Exclusive: Polymarket acquires the startup Brahma, in effort to scale its crypto and DeFi infrastructure
Polymarket, one of the two leading prediction market sites, built its platform on blockchain rails—a design that offers efficiency but that can also add a layer of unwanted complexity. On Wednesday, the fast-growing company took a step that will help it tuck those blockchain elements further into the background: Polymarket announced it is acquiring Brahma, a startup that specializes in providing crypto and DeFi infrastructure for businesses and individuals managing digital assets. The financial terms of the deal were not disclosed.
“Building reliable infrastructure across blockchain networks and traditional financial rails is hard—there are no shortcuts,” said Shayne Coplan, founder and CEO of Polymarket, in an email to Fortune. “The Brahma team has shown they can design, operate and scale complex products for sophisticated users.”
While Polymarket expects the acquisition will improve its user experience, the move also signals the company—which has quickly grown to a reported $20 billion valuation—is doubling down on its crypto roots. Polymarket has been using blockchain rails since its inception, whereas its main competitor Kalshi functions largely with fiat currency.
One way that Brahma could help Polymarket is by bringing additional liquidity to smaller wagers. Larger event contracts, like those in sports or politics, easily bring lots of money into the pool. But smaller wagers focused on niche areas such as, for instance, the outcome of a bowling match in Spain, struggle to amass a sizable amount of liquidity. Brahma’s experience in DeFi, a decentralized field of crypto defined by rapid trading and users with a high capacity for risk, could help draw in additional capital to more thinly traded contracts.
Alessandro Tenconi, one of the co-founders of Brahma, said in an interview with Fortune that his startup could remove the friction for Polymarket users when it comes to creating a wallet, depositing and converting shares, and redeeming outcome tokens.
Brahma, started in 2021 by Tenconi and his co-founders Akanshu Jain and Bapi Reddy Karri, has helped both businesses and individuals use DeFi at scale. The startup says that it has processed more than $1 billion in transactions. When it joins Polymarket, Brahma will wind down its projects with other companies and individuals.
This is not the first time that Polymarket has sought to expand by hiring talent through an acquisition. In February, the prediction market platform acquired Dome, a Y Combinator backed startup, to bolster its developer tools. Polymarket also acquired a boutique executive search firm called Lunch in February.

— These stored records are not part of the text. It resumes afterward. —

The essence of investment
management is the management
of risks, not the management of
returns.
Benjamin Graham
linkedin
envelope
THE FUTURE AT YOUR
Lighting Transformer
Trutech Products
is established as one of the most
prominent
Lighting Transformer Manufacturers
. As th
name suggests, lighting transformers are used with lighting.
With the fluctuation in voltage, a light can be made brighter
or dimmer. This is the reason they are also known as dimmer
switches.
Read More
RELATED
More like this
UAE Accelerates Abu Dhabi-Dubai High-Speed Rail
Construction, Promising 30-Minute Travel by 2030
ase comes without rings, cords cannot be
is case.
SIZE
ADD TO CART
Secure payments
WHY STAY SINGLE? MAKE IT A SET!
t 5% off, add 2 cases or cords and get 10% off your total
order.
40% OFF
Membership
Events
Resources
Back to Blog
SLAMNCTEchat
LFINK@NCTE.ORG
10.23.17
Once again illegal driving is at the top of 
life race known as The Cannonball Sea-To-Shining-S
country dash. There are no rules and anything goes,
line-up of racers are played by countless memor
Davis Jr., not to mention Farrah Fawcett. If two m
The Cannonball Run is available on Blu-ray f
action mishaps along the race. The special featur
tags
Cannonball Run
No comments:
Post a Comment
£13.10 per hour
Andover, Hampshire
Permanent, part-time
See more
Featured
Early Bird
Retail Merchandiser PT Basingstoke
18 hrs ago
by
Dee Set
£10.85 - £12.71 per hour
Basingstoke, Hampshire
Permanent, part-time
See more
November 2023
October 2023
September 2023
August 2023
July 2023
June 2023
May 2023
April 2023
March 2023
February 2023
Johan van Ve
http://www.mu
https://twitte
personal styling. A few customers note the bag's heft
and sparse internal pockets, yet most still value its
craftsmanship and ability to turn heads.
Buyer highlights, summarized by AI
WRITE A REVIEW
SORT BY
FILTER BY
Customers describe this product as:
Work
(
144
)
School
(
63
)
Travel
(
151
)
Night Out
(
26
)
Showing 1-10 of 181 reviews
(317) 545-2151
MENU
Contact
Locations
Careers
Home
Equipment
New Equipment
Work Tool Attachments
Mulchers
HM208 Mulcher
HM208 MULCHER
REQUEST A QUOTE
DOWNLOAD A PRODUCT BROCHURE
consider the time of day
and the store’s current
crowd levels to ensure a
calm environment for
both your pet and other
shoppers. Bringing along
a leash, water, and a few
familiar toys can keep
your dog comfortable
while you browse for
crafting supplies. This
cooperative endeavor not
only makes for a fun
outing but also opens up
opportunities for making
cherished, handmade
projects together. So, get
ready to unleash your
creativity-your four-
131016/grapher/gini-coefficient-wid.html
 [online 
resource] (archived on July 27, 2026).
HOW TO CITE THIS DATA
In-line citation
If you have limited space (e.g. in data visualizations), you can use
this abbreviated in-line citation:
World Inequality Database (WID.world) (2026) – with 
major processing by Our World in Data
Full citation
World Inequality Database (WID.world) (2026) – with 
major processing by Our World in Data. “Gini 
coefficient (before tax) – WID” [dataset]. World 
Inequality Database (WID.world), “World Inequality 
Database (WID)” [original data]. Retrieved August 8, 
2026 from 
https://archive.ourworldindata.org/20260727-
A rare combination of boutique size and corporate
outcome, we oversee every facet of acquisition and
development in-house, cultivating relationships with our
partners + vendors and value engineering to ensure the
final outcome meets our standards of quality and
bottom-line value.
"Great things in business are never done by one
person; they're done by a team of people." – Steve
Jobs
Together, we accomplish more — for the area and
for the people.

Tenconi says that one night in September, at 1 AM, he got a Telegram message from someone saying that Coplan, the CEO of Polymarket, wanted to talk to him. Ten minutes later, the two were on a call. He says that Coplan was looking for people who could build fast, build quality, and who had the chops. “It was like builders talking to builders,” Tenconi said, about that first phone call. “The rest happened very naturally.”